Pick out each line in the data below that contains the word "shift", and copy those lines.

(Data for this exercise Opens)

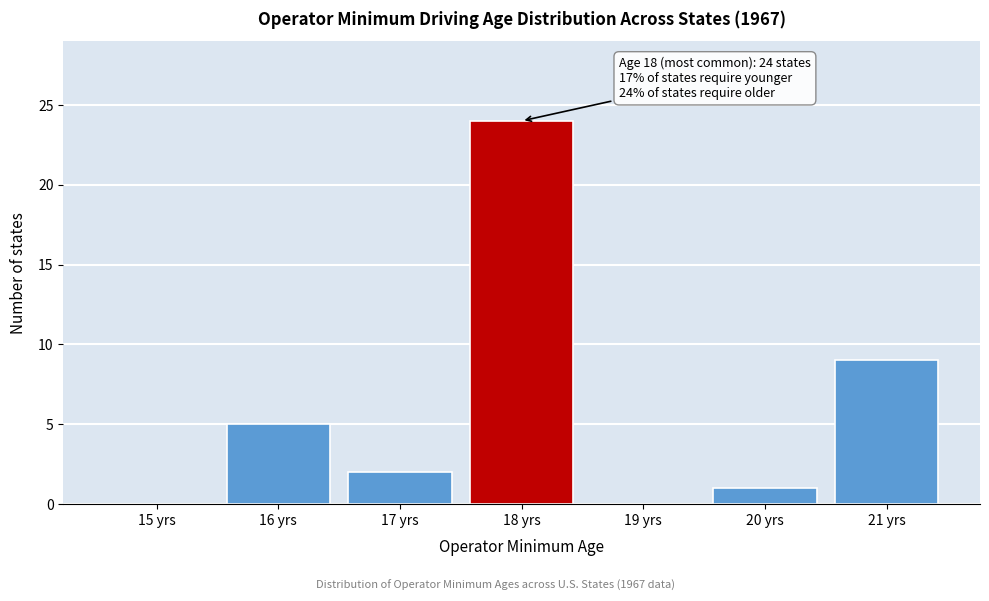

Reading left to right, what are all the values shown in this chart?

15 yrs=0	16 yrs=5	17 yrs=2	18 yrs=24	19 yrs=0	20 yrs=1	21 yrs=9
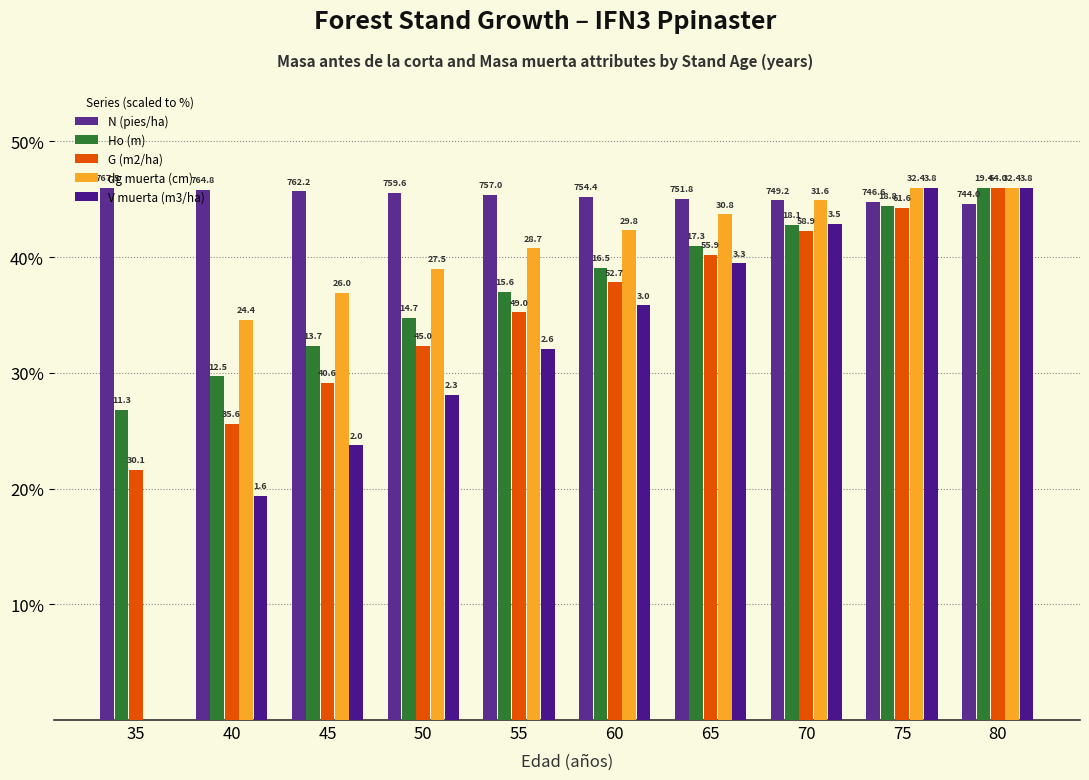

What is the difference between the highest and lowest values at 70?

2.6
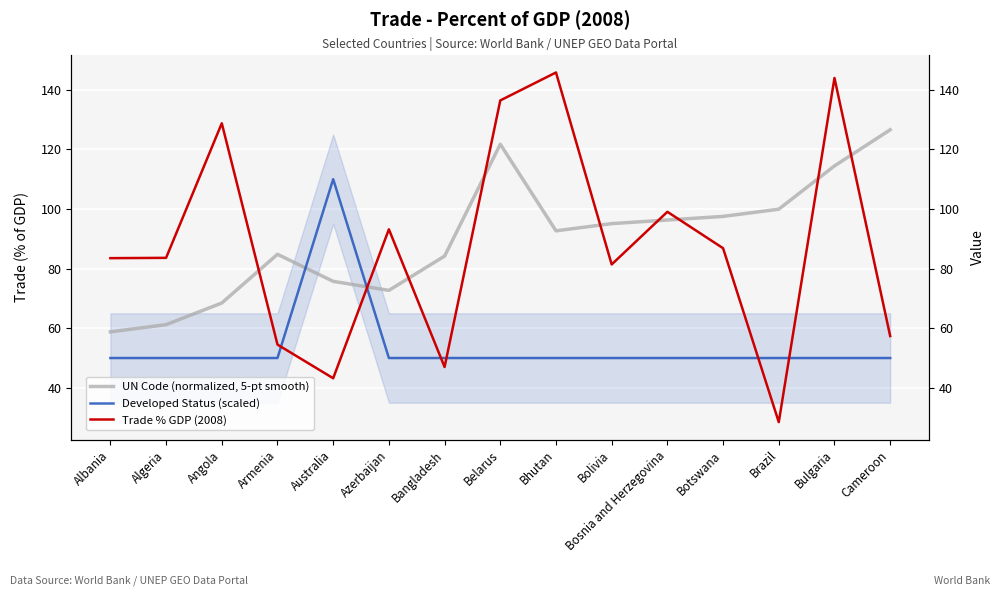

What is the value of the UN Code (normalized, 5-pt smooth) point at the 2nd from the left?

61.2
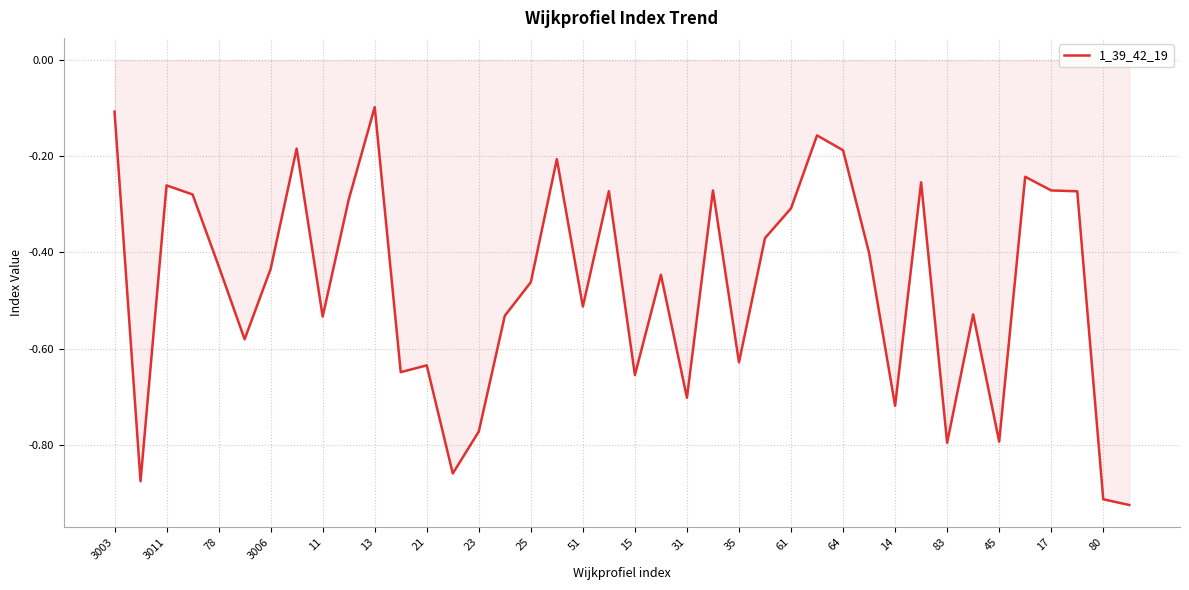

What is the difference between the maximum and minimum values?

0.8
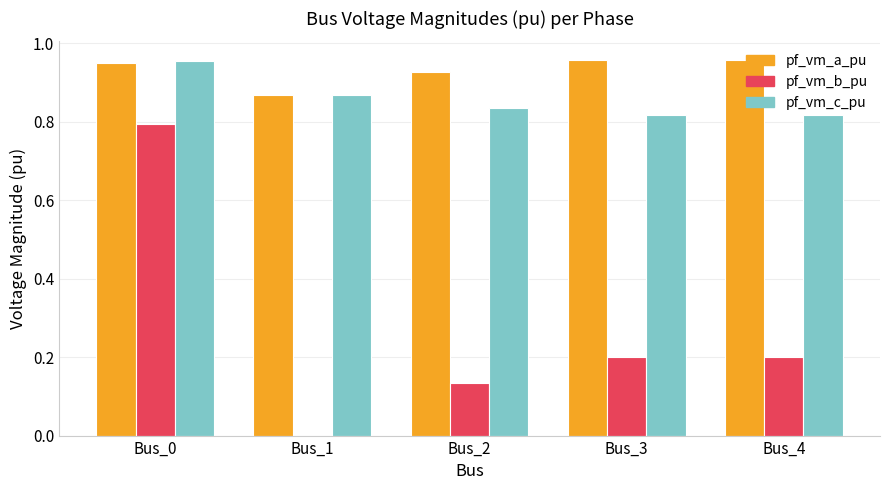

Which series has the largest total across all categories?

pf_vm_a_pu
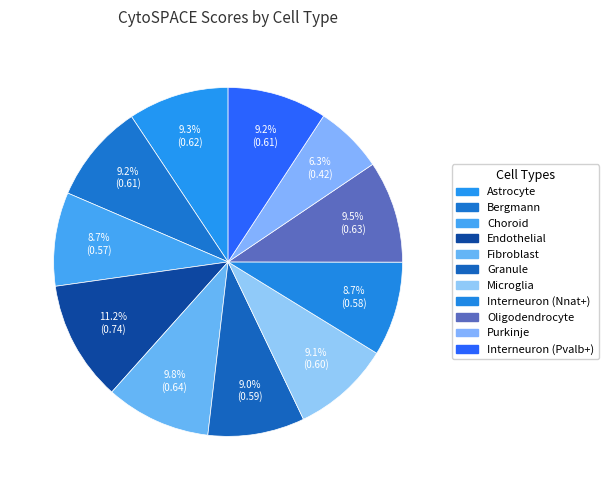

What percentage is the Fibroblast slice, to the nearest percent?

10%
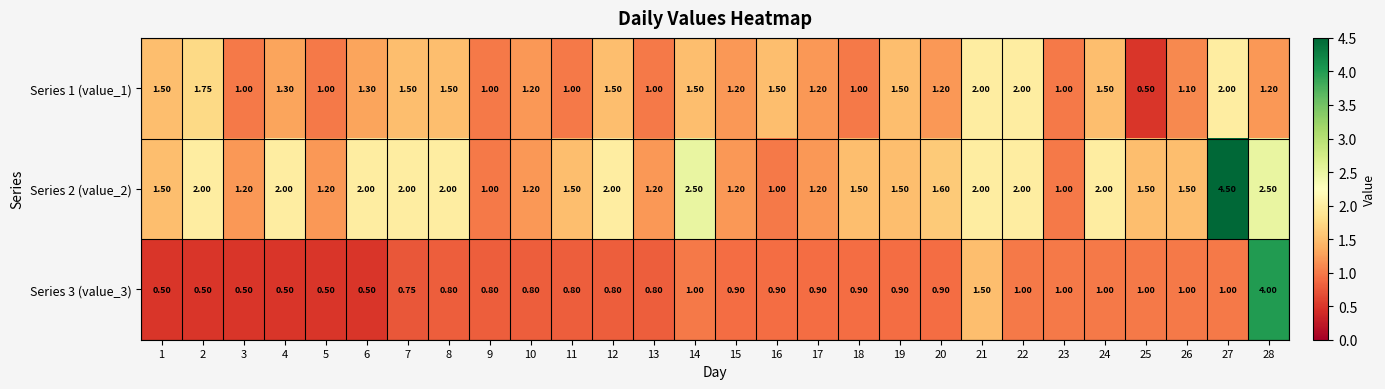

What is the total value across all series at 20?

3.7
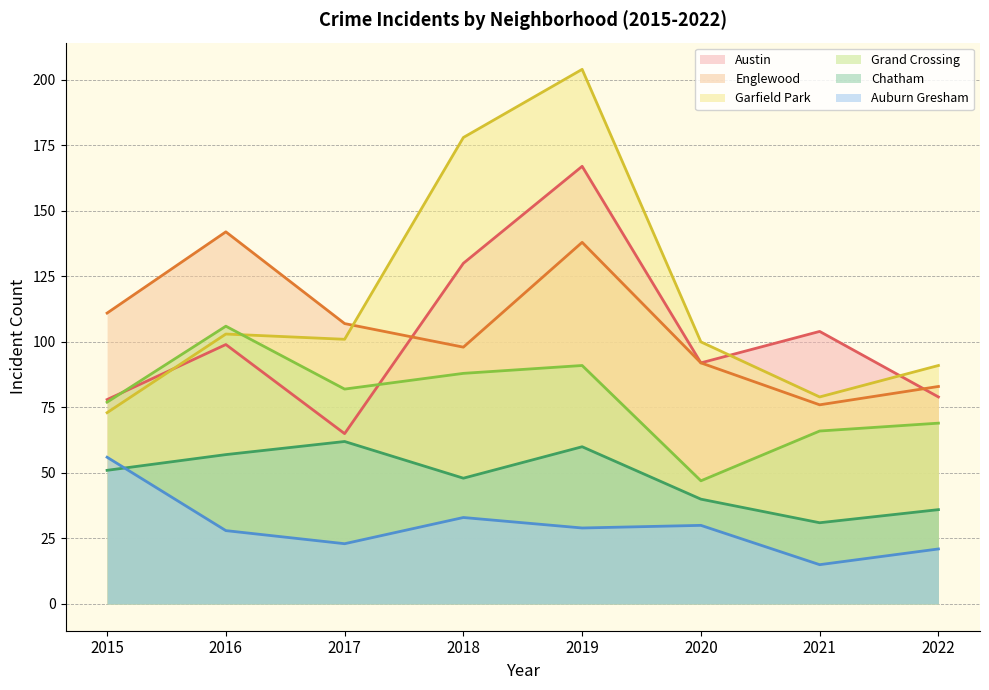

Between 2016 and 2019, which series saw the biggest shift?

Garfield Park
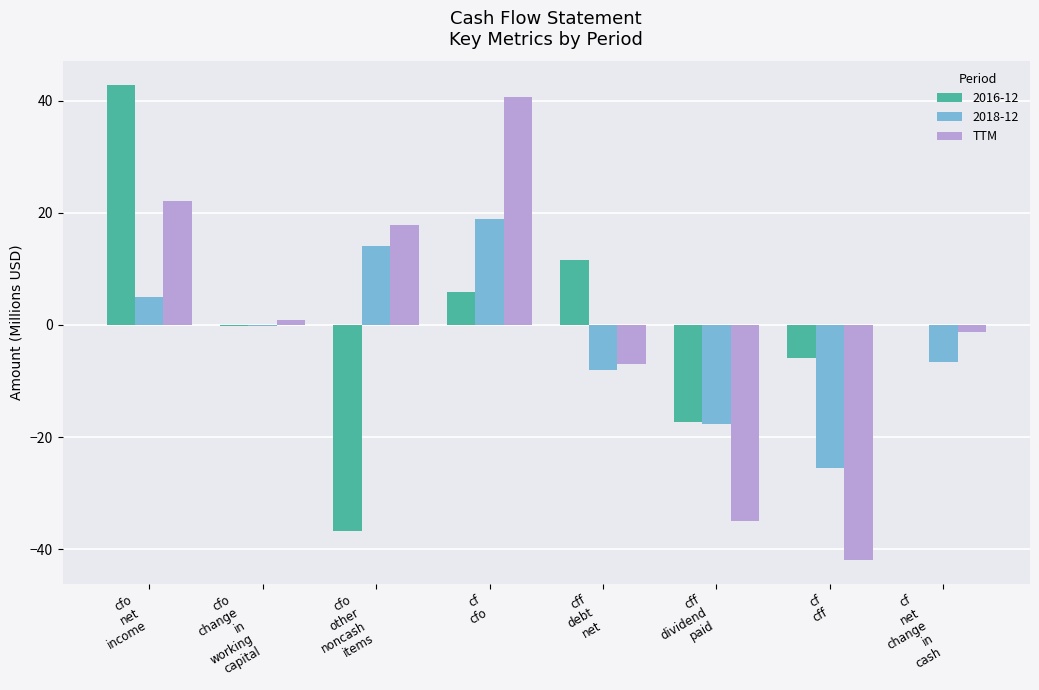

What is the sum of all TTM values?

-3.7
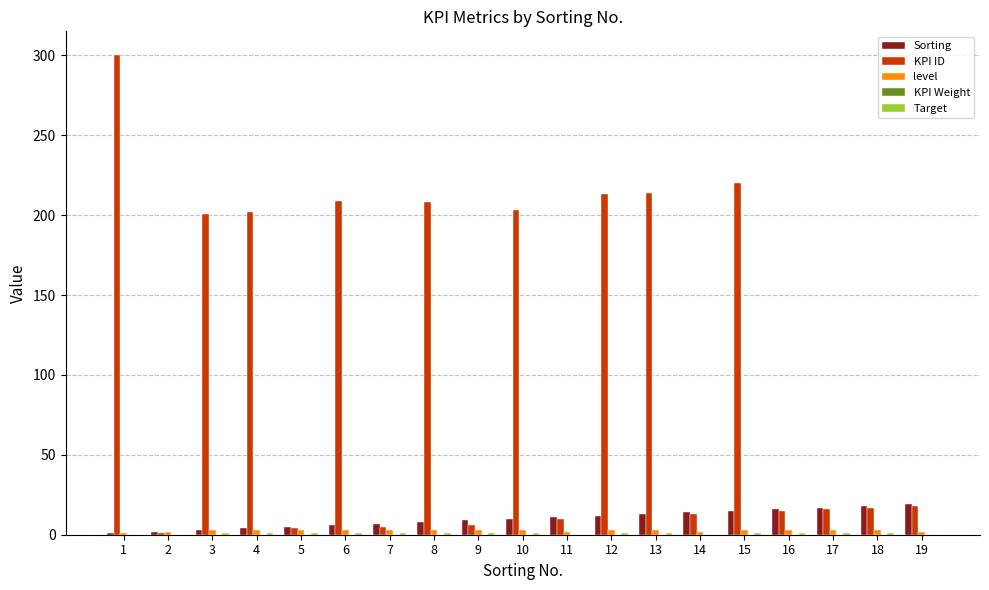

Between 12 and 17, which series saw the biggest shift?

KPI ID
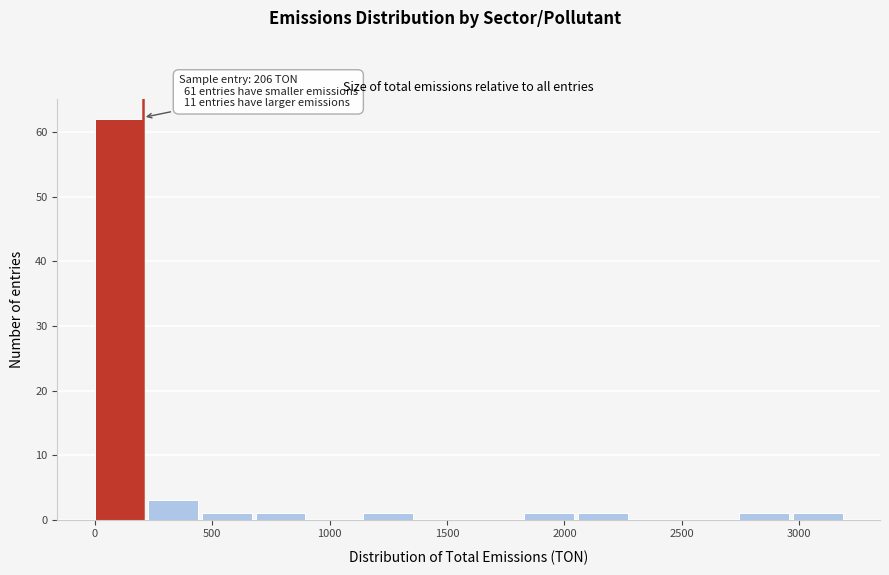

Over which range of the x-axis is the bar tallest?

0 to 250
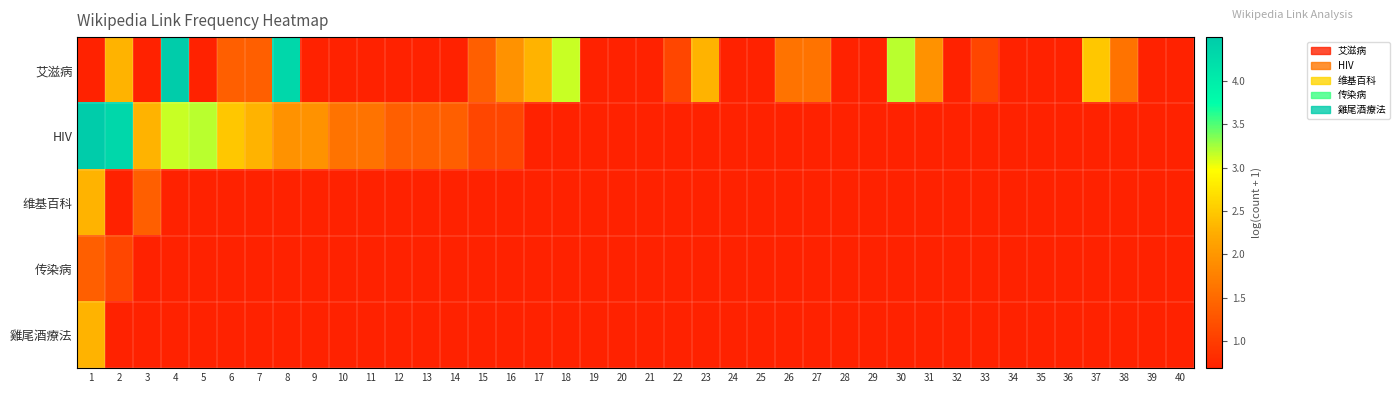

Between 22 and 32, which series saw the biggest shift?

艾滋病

(Data for this exercise Closes)

Completed task »
Between 2016 and 2019, which series saw the biggest shift?
Between 12 and 17, which series saw the biggest shift?
Between 22 and 32, which series saw the biggest shift?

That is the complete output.